CONSIGNE DE TRAVAIL A: Reproduisez fidèlement la partie du texte ci-dessous sur le FC Barcelone qui s'ouvre sur les mots contenant « Mis à jour 04/04/2014 » et se ferme sur « par la FIFA. ».

TEXTE À ÉTUDIER:
Mis à jour 04/04/2014 à 13:57 GMT+2

Le FC Barcelone a tissé une véritable toile d'araignée, particulièrement en Amérique du Sud, où peu de jeunes talents ne peuvent lui échapper. Décryptage d'un marché très particulier… pour lequel le club catalan a été sanctionné d'interdiction de transferts pour la saison prochaine par la FIFA.

Presentation equipe Barcelone avec enfants en 2012

Crédit: Panoramic

Au moment de commenter ou d'analyser l'interdiction de recrutement qui vient de frapper le Barça, peu se sont attardés sur le destin de ceux qui ont provoqué, bien malgré eux, cette sanction. Ces dix joueurs mineurs qui n'auraient pas été transférés dans les règles de l'art selon la commission de discipline de la FIFA. L'ouvrage "Niños futbolistas" du journaliste chilien Juan Pablo Meneses permet d'en savoir davantage sur ces enfants footballeurs et sur l'implacable réseau mis en place par le Barça pour les détecter.
De jeunes promesses qui seront peut-être les prochains Messi, Xavi, ou Iniesta, mais qui pourraient également ne jamais percer. Ils sont argentins, paraguayens ou d'ailleurs. Le phénomène des enfants footballeurs, ces prodiges qui quittent de plus en plus tôt le foyer familial et déménagent parfois sur un autre continent avant même le début de l'adolescence, a été décortiqué par le journaliste chilien Juan Pablo Meneses dans un ouvrage "Niños futbolistas" (éditions Blackie Books), publié en 2013. Un ouvrage non traduit en français mais qui a fait grand bruit dans le monde hispanophone.

DONNÉES AFFICHÉES:
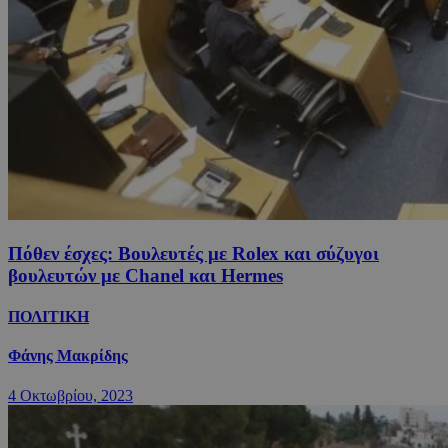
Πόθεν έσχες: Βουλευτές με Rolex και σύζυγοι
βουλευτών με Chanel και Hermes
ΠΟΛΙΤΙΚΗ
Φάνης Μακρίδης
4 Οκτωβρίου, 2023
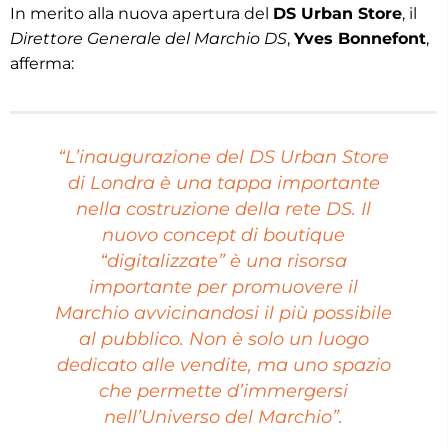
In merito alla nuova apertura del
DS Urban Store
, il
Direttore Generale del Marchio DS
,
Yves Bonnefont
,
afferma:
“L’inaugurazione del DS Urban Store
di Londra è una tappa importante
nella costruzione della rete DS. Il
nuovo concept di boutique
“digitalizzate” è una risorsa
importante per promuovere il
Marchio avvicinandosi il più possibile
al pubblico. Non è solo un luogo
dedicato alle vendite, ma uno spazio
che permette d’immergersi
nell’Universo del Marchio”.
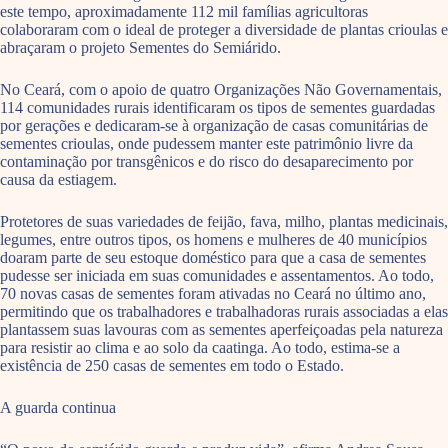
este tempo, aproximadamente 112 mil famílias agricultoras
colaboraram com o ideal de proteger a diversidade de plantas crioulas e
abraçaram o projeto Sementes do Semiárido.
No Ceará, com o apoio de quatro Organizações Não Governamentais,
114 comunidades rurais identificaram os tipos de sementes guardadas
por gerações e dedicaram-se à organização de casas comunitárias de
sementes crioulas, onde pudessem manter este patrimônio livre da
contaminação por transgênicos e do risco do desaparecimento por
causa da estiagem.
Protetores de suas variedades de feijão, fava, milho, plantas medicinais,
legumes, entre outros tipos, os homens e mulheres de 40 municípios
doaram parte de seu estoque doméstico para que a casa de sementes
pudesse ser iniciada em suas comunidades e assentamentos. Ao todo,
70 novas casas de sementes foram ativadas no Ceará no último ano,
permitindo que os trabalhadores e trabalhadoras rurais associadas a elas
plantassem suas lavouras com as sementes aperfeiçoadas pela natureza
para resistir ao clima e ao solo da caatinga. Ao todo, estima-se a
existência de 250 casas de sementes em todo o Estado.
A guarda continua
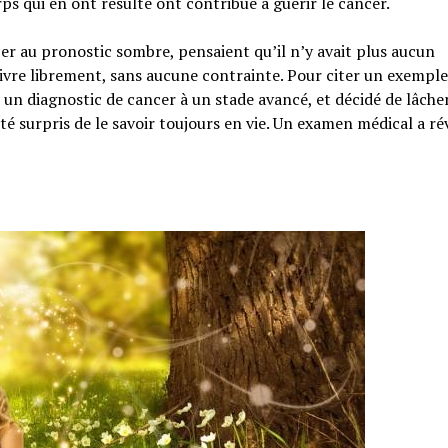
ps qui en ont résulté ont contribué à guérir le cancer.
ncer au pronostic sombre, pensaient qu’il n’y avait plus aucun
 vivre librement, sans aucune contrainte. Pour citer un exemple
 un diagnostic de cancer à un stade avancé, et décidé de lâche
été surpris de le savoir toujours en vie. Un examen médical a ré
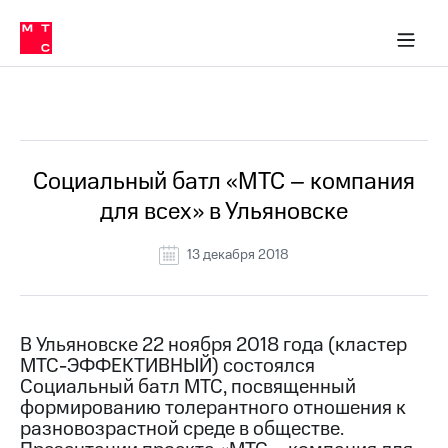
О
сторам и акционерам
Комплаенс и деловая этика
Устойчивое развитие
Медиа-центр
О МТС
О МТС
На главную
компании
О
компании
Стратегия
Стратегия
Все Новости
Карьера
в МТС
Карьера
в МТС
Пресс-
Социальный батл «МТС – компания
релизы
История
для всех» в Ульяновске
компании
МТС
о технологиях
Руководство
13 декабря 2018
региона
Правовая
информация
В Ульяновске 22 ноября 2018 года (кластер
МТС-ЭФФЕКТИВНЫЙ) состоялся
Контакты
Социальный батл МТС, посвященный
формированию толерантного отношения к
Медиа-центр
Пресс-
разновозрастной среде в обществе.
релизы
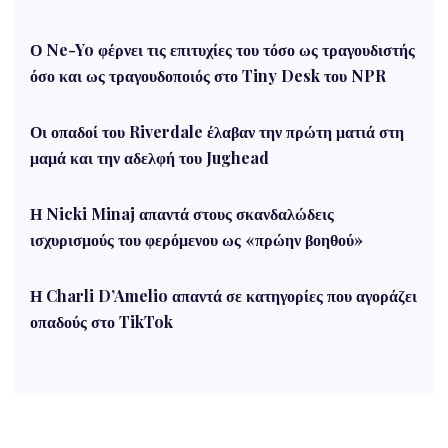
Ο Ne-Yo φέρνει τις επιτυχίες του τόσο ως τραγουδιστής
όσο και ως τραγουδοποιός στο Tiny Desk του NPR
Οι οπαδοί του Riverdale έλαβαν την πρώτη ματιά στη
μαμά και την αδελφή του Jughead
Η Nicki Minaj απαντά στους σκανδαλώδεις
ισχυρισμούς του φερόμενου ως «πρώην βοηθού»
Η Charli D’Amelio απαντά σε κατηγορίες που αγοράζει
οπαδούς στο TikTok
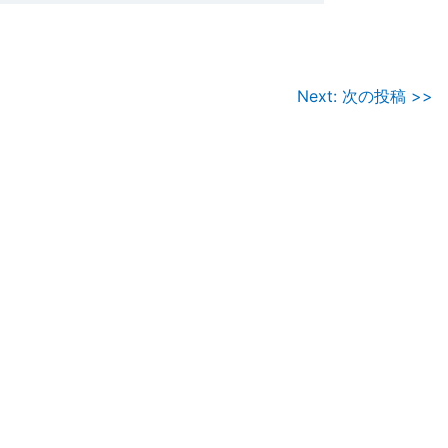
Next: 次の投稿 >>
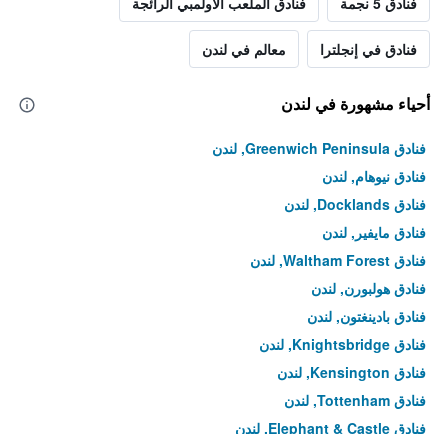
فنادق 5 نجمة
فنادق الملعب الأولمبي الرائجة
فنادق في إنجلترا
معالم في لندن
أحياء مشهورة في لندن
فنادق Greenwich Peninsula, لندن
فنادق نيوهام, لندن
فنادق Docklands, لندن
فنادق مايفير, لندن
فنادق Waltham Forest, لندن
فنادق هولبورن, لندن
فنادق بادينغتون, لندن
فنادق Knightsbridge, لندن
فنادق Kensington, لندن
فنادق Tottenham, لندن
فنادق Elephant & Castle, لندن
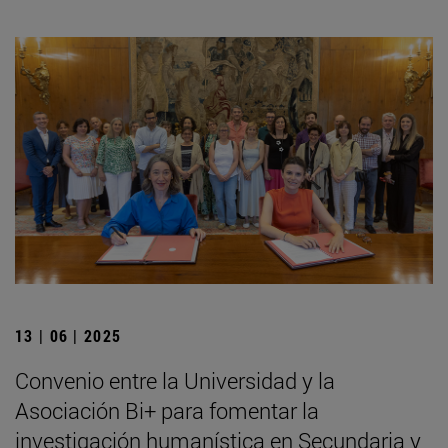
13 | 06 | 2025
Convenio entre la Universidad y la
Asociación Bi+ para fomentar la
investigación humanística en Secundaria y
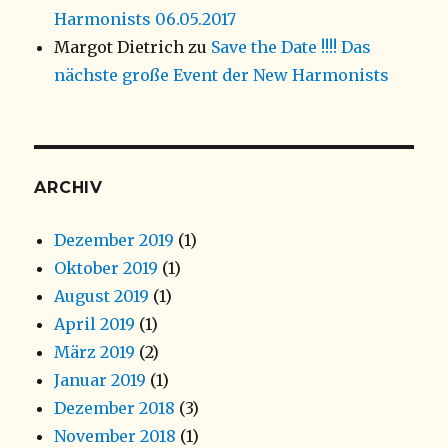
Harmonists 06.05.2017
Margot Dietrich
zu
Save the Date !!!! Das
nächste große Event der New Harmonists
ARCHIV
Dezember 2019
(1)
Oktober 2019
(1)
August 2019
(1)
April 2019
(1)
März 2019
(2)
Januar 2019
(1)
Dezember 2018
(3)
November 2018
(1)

CONSIGNE DE TRAVAIL B: Renvoyez, s'il vous plaît, chacune des lignes ci-dessus où figure le mot « rurais », en respectant la casse.

CORRIGÉ A:
Mis à jour 04/04/2014 à 13:57 GMT+2

Le FC Barcelone a tissé une véritable toile d'araignée, particulièrement en Amérique du Sud, où peu de jeunes talents ne peuvent lui échapper. Décryptage d'un marché très particulier… pour lequel le club catalan a été sanctionné d'interdiction de transferts pour la saison prochaine par la FIFA.

CORRIGÉ B:
114 comunidades rurais identificaram os tipos de sementes guardadas
permitindo que os trabalhadores e trabalhadoras rurais associadas a elas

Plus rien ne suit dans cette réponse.